I was once in this situation myself, spending four hours a day playing video games,doom-scrolling, and watching self-improvement videos without taking any action to improve my life. No wonder I felt depressed! And this is the reason why most teenagers are facing mental health issues. They are trapped in their so-called solitary confinement.

So, how did I get out of this rut? The most pivotal step I took was to eliminate my phone addiction.
I quit social media. I deleted Instagram for 9 months. I eliminated Snapchat and made a challenge not to let my screen time go above 1 hour a day. I am not saying that it’s an obligation to delete all of it and go extreme, you might have a business of yours on Instagram but it’s not that you don’t watch reels and doom scroll on it. What about Snapchat? Is it benefiting you in any way? Answer that to yourself and then make the decision.
Try building a habit of opening your phone only when you intend to open it. You will experience discomfort in the initial stages but when you’ve become used to it, you’ll always think before opening your phone, reducing your screen time and saving hours per day. There’s an app called“one sec”, download it, and how it works is you set apps that distract you and end up taking hours of your day and whenever you try to open it, it will show you something fascinating that will have a profound effect and you’ll end up making better choices. Try it yourself.
Another tactic I used is to just keep your phone away from you when you’re about to work on your tasks. Keeping it in the other room, giving it to your mom and asking her to give it to you only when you NEED it, etc.

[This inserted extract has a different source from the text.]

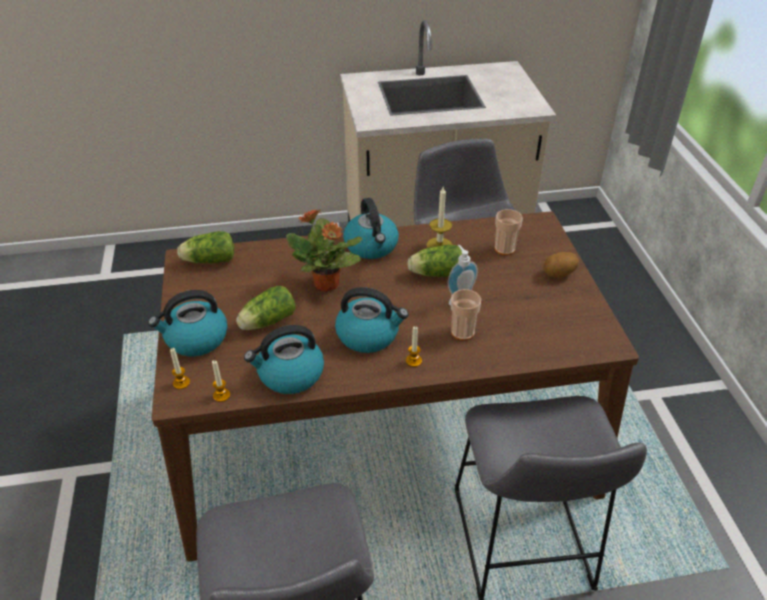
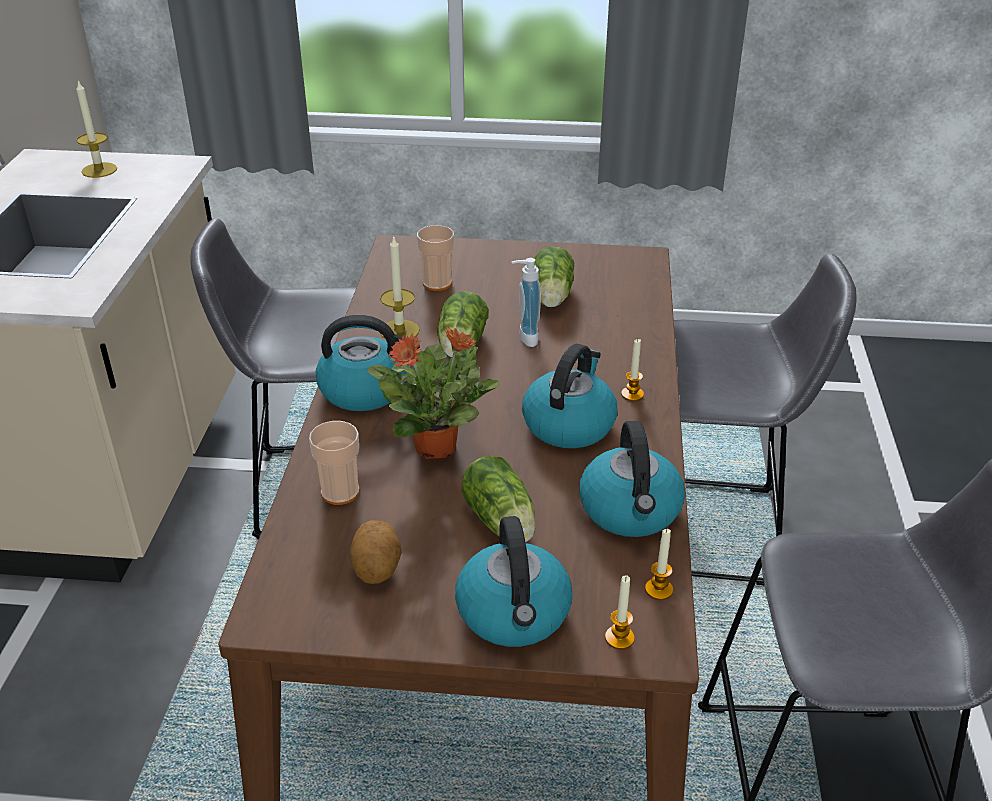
camera: 75 degrees left, 5 degrees down
lettuce [177,231,234,263] -> lettuce moved to [534,247,574,307]
cup [451,289,481,341] -> cup moved to [309,421,359,505]
potato [543,252,579,278] -> potato moved to [350,520,401,584]
none -> candle [76,81,117,178]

This addiction isn’t something that will dissipate overnight. You’ll have you consistently do it regardless of the urge you feel to go back right into that comfort bubble. Develop mindfulness by MEDITATION so that your awareness increases making you more alert to not jump into these brain-damaging activities.
Make a schedule ( I talked about it in my previous letter) and fill it with meaningful tasks and scheduling breaks where you can use your phone. Another massive tip is switching to long-form educational content instead of watching high-dopamine short-form content (reels, shorts, etc). Listening to podcasts is by far the best thing you can do to educate yourself on the things that aren’t taught in our day-to-day lives. Books too is amongst one of the greatest sources out there to educate yourself.
Actionable steps:
Realize that if you don’t surmount this addiction, it’s only going to be detrimental and will turn into a predicament.
Stop feeding your brain with cheap dopamine low-form content. Instead, start watching podcasts and educational long-form videos.
Develop mindfulness through meditation so you’re more aware of your actions. The app called “one sec” will help
Make a schedule, filling your days with meaningful tasks so you don’t have enough time to waste on your phone.
When you’re about to pick up your phone, ask yourself if you’re picking it up for a genuine purpose or just because you’re bored and want some entertainment. Develop intention.
Keep your phone in a different room.
Start a challenge of limiting your screen time to 1 hour, 2 hours or more according to how much you work on your phone.

Cheers to your path of leaving mediocrity and separating yourself from the masses!